DIRECTIONS FOR THIS TASK: Transcribe the listing in full, excluding any pictures.

-------- RECORDS FOR THE EXERCISE

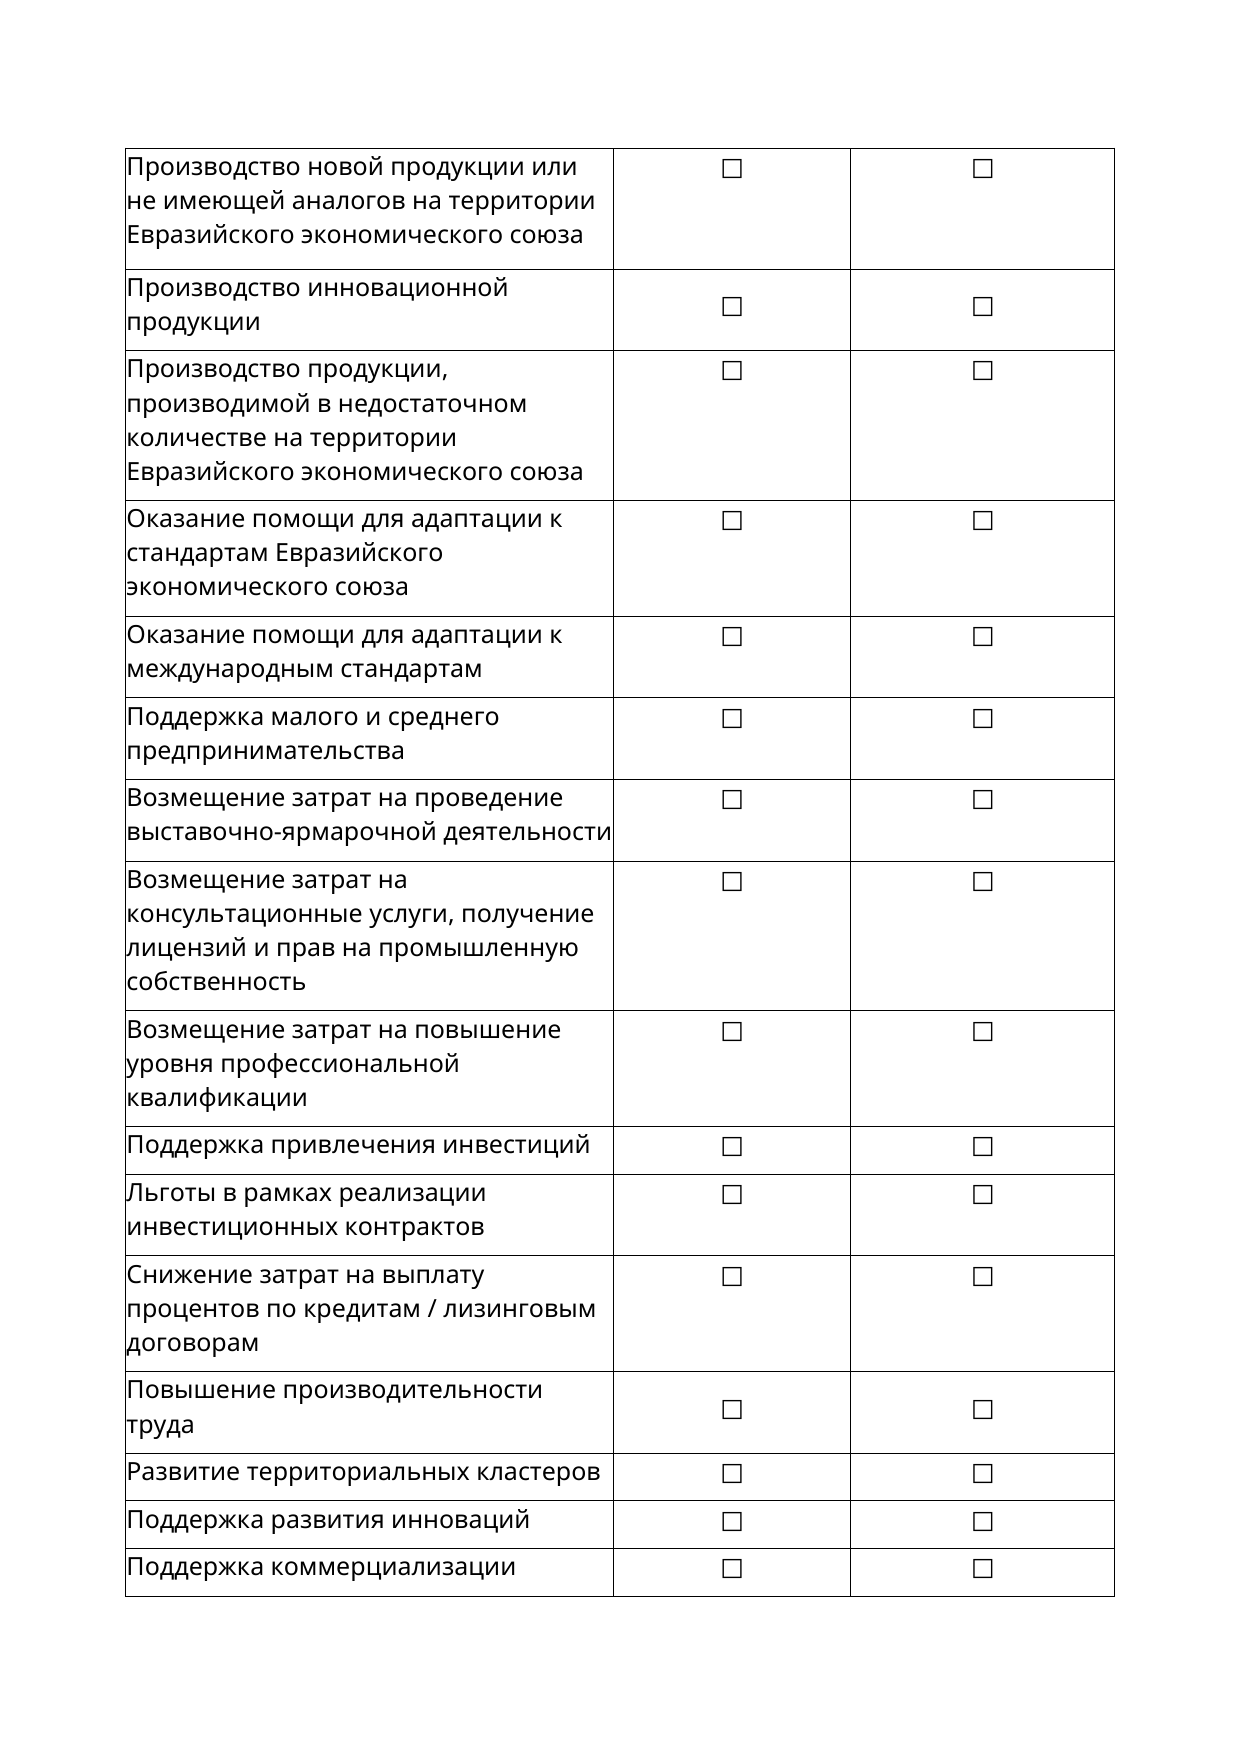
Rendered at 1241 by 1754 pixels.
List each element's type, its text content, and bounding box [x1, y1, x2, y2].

table_cell □ [614, 149, 850, 268]
table_cell □ [851, 149, 1114, 268]
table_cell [126, 1549, 613, 1596]
table_cell □ [614, 1175, 850, 1255]
table_cell □ [614, 780, 850, 861]
table_cell □ [614, 1256, 850, 1371]
table_cell □ [614, 501, 850, 616]
table_cell Поддержка малого и среднего предпринимательства [126, 698, 613, 779]
table_cell Возмещение затрат на консультационные услуги, получение лицензий и прав на промышленную собственность [126, 862, 613, 1010]
table_cell Поддержка развития инноваций [126, 1501, 613, 1548]
table_cell □ [614, 617, 850, 697]
table_cell □ [851, 1256, 1114, 1371]
table_cell Производство новой продукции или не имеющей аналогов на территории Евразийского экономического союза [126, 149, 613, 268]
table_cell □ [851, 501, 1114, 616]
table_cell Оказание помощи для адаптации к стандартам Евразийского экономического союза [126, 501, 613, 616]
table_cell □ [614, 862, 850, 1010]
table_cell □ [614, 1454, 850, 1500]
table_cell □ [851, 780, 1114, 861]
table_cell □ [851, 1501, 1114, 1548]
table_cell Поддержка привлечения инвестиций [126, 1127, 613, 1174]
table_cell Возмещение затрат на повышение уровня профессиональной квалификации [126, 1011, 613, 1126]
table_cell □ [614, 351, 850, 500]
table_cell □ [851, 1011, 1114, 1126]
table_cell Снижение затрат на выплату процентов по кредитам / лизинговым договорам [126, 1256, 613, 1371]
table_cell Оказание помощи для адаптации к международным стандартам [126, 617, 613, 697]
table_cell □ [614, 1127, 850, 1174]
table_cell □ [851, 351, 1114, 500]
table_cell □ [851, 698, 1114, 779]
table_cell □ [851, 270, 1114, 350]
table_cell □ [851, 1454, 1114, 1500]
table_cell □ [851, 1372, 1114, 1453]
table_cell □ [614, 270, 850, 350]
table_cell □ [614, 1011, 850, 1126]
table_cell □ [851, 617, 1114, 697]
table_cell Производство инновационной продукции [126, 270, 613, 350]
table_cell Производство продукции, производимой в недостаточном количестве на территории Евразийского экономического союза [126, 351, 613, 500]
table_cell □ [614, 1372, 850, 1453]
table_cell Повышение производительности труда [126, 1372, 613, 1453]
table_cell □ [851, 1175, 1114, 1255]
table_cell □ [614, 1549, 850, 1596]
table_cell □ [614, 698, 850, 779]
table_cell Развитие территориальных кластеров [126, 1454, 613, 1500]
table_cell □ [614, 1501, 850, 1548]
table_cell □ [851, 1127, 1114, 1174]
table_cell □ [851, 862, 1114, 1010]
table_cell Льготы в рамках реализации инвестиционных контрактов [126, 1175, 613, 1255]
table_cell □ [851, 1549, 1114, 1596]
table_cell Возмещение затрат на проведение выставочно-ярмарочной деятельности [126, 780, 613, 861]
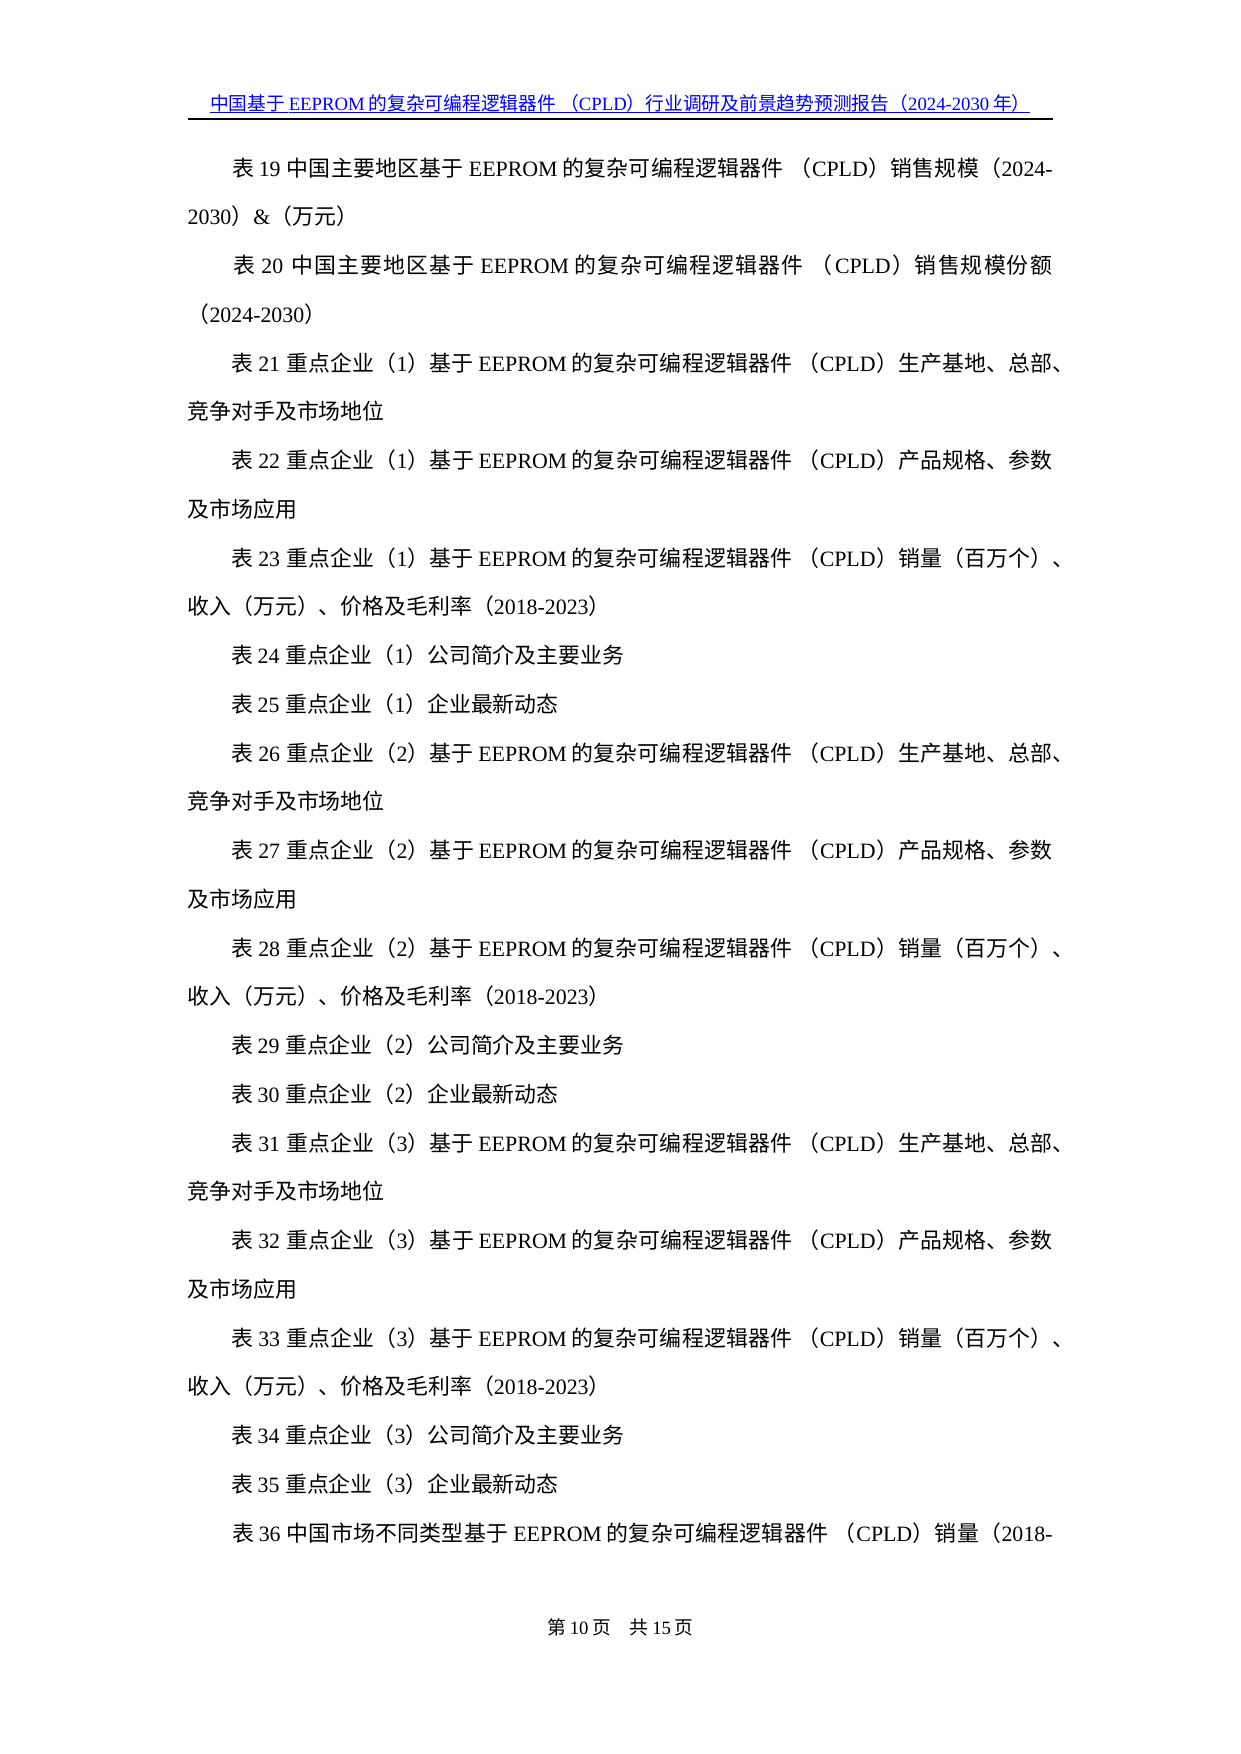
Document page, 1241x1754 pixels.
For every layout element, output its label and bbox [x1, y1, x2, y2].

text [187, 150, 1053, 1548]
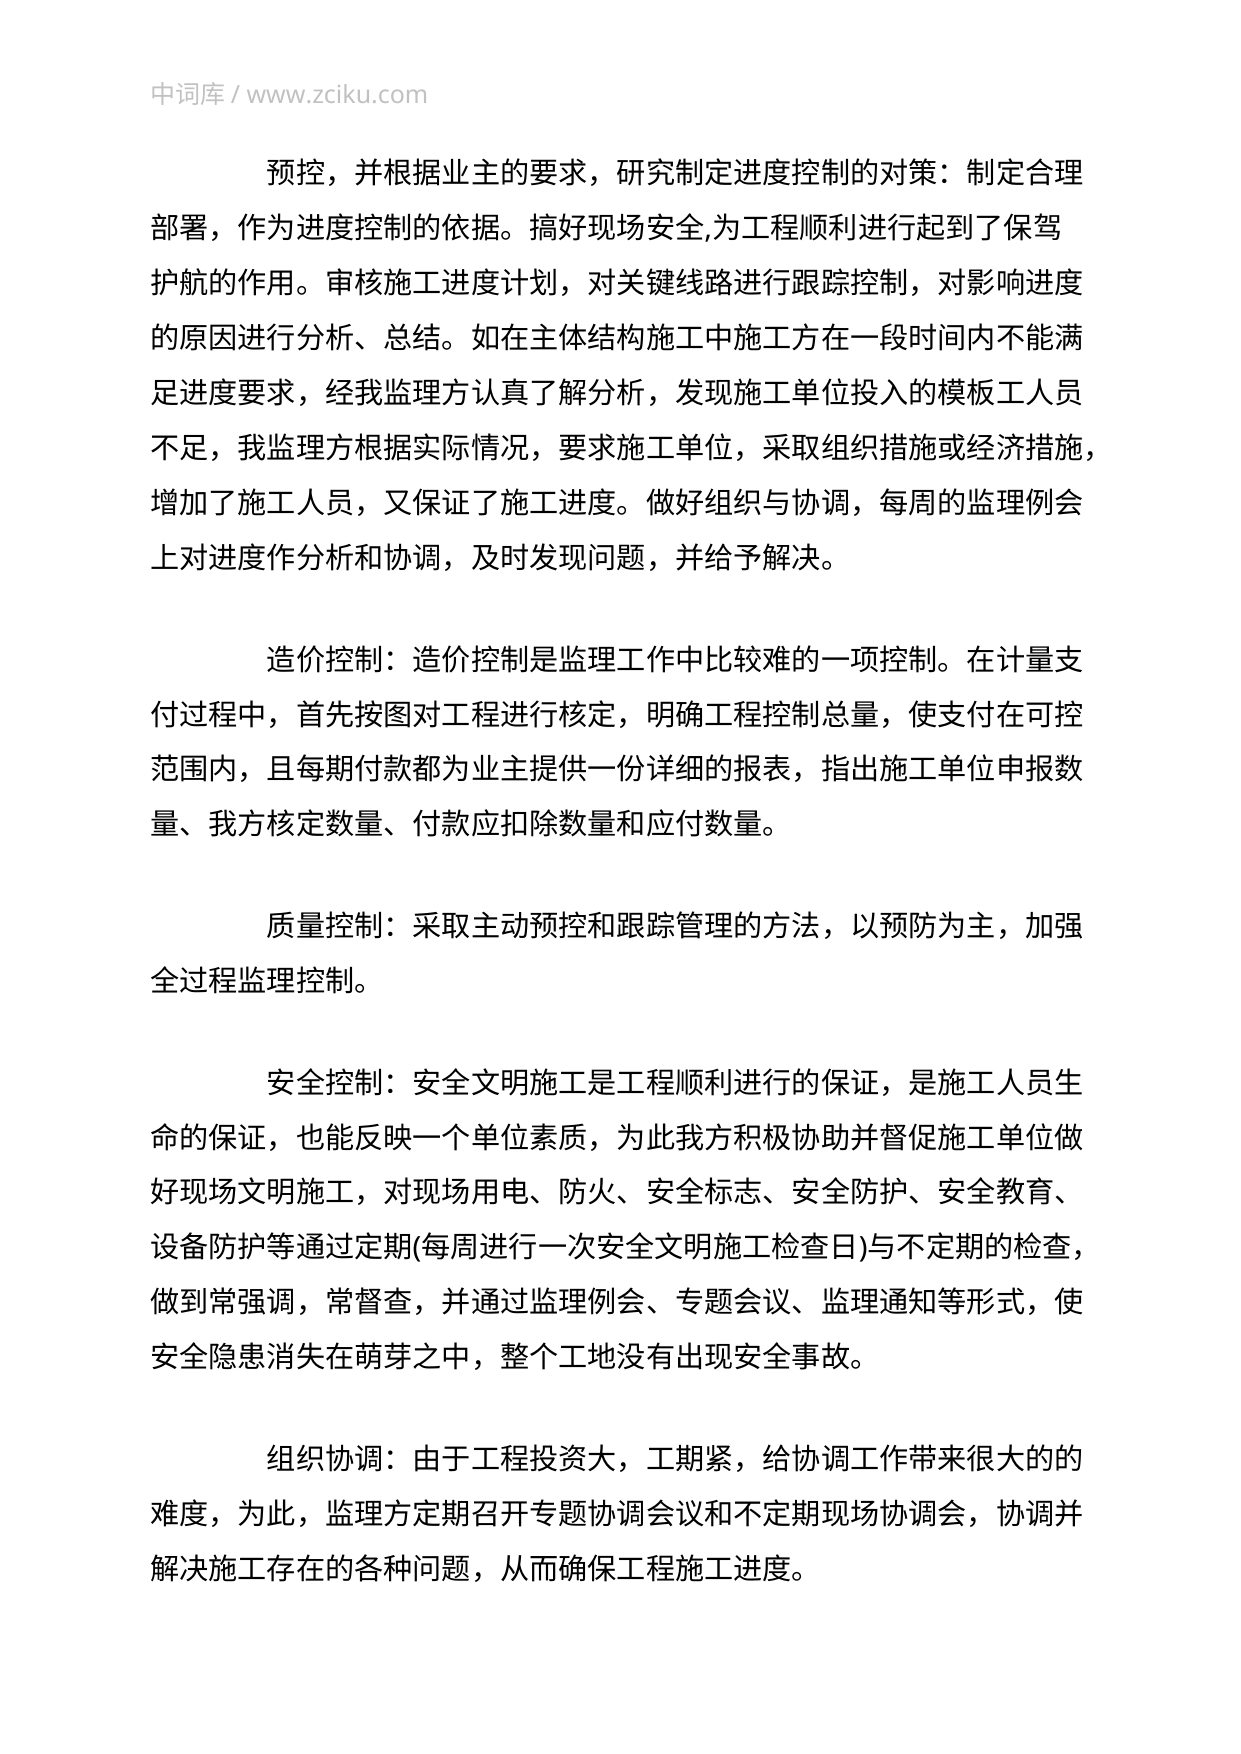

----------------

RESULT OF THE EXERCISE:
Rendered at 1241 by 1754 pixels.
List each element's type, its text content, and bounding box [x1, y1, x2, y2].

table_cell □ [614, 149, 850, 268]
table_cell □ [851, 149, 1114, 268]
table_cell [126, 1549, 613, 1596]
table_cell □ [614, 1175, 850, 1255]
table_cell □ [614, 780, 850, 861]
table_cell □ [614, 1256, 850, 1371]
table_cell □ [614, 501, 850, 616]
table_cell Поддержка малого и среднего предпринимательства [126, 698, 613, 779]
table_cell Возмещение затрат на консультационные услуги, получение лицензий и прав на промышленную собственность [126, 862, 613, 1010]
table_cell Поддержка развития инноваций [126, 1501, 613, 1548]
table_cell □ [614, 617, 850, 697]
table_cell □ [851, 1256, 1114, 1371]
table_cell Производство новой продукции или не имеющей аналогов на территории Евразийского экономического союза [126, 149, 613, 268]
table_cell □ [851, 501, 1114, 616]
table_cell Оказание помощи для адаптации к стандартам Евразийского экономического союза [126, 501, 613, 616]
table_cell □ [614, 862, 850, 1010]
table_cell □ [614, 1454, 850, 1500]
table_cell □ [851, 780, 1114, 861]
table_cell □ [851, 1501, 1114, 1548]
table_cell Поддержка привлечения инвестиций [126, 1127, 613, 1174]
table_cell Возмещение затрат на повышение уровня профессиональной квалификации [126, 1011, 613, 1126]
table_cell □ [614, 351, 850, 500]
table_cell □ [851, 1011, 1114, 1126]
table_cell Снижение затрат на выплату процентов по кредитам / лизинговым договорам [126, 1256, 613, 1371]
table_cell Оказание помощи для адаптации к международным стандартам [126, 617, 613, 697]
table_cell □ [614, 1127, 850, 1174]
table_cell □ [851, 351, 1114, 500]
table_cell □ [851, 698, 1114, 779]
table_cell □ [851, 270, 1114, 350]
table_cell □ [851, 1454, 1114, 1500]
table_cell □ [851, 1372, 1114, 1453]
table_cell □ [614, 270, 850, 350]
table_cell □ [614, 1011, 850, 1126]
table_cell □ [851, 617, 1114, 697]
table_cell Производство инновационной продукции [126, 270, 613, 350]
table_cell Производство продукции, производимой в недостаточном количестве на территории Евразийского экономического союза [126, 351, 613, 500]
table_cell □ [614, 1372, 850, 1453]
table_cell Повышение производительности труда [126, 1372, 613, 1453]
table_cell □ [851, 1175, 1114, 1255]
table_cell □ [614, 1549, 850, 1596]
table_cell □ [614, 698, 850, 779]
table_cell Развитие территориальных кластеров [126, 1454, 613, 1500]
table_cell □ [614, 1501, 850, 1548]
table_cell □ [851, 1127, 1114, 1174]
table_cell □ [851, 862, 1114, 1010]
table_cell Льготы в рамках реализации инвестиционных контрактов [126, 1175, 613, 1255]
table_cell □ [851, 1549, 1114, 1596]
table_cell Возмещение затрат на проведение выставочно-ярмарочной деятельности [126, 780, 613, 861]
Document page, 1241x1754 pixels.
For every layout element, output its label and bbox [x1, y1, x2, y2].

text [187, 150, 1053, 1548]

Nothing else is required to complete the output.